Dataset entries:

------------------------------------------------

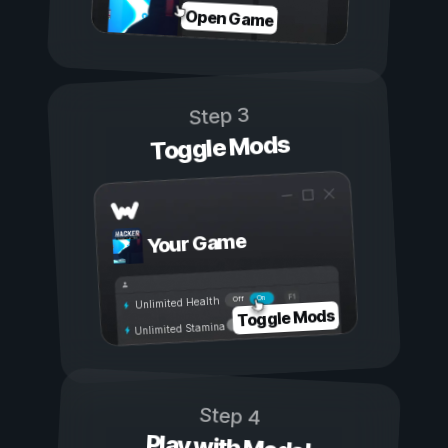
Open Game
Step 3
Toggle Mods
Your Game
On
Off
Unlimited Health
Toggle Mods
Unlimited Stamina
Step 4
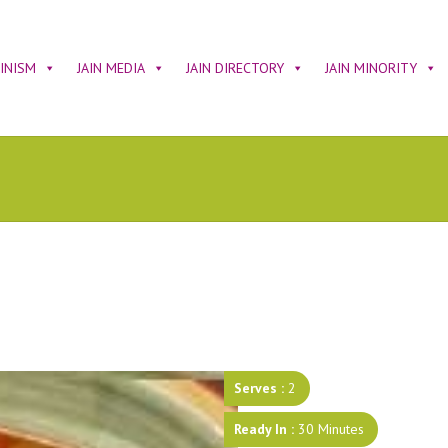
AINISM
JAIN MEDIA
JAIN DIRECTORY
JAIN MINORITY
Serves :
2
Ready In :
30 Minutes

------------------------------------------------

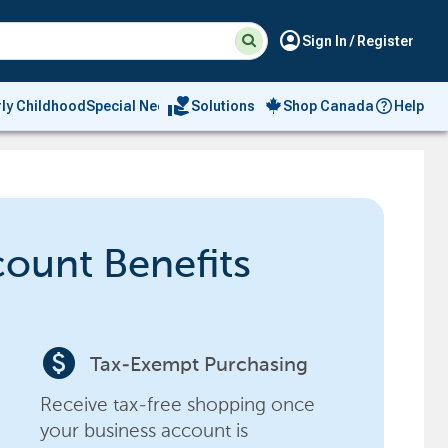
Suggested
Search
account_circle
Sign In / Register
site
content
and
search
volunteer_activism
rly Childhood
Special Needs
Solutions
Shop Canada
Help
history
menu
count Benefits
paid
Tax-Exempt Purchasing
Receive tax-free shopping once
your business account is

------------------------------------------------

(TASK DETAILS): Return every line of the records that contains the string "Unlimited".

(EXERCISE OUTPUT):
Unlimited Health
Unlimited Stamina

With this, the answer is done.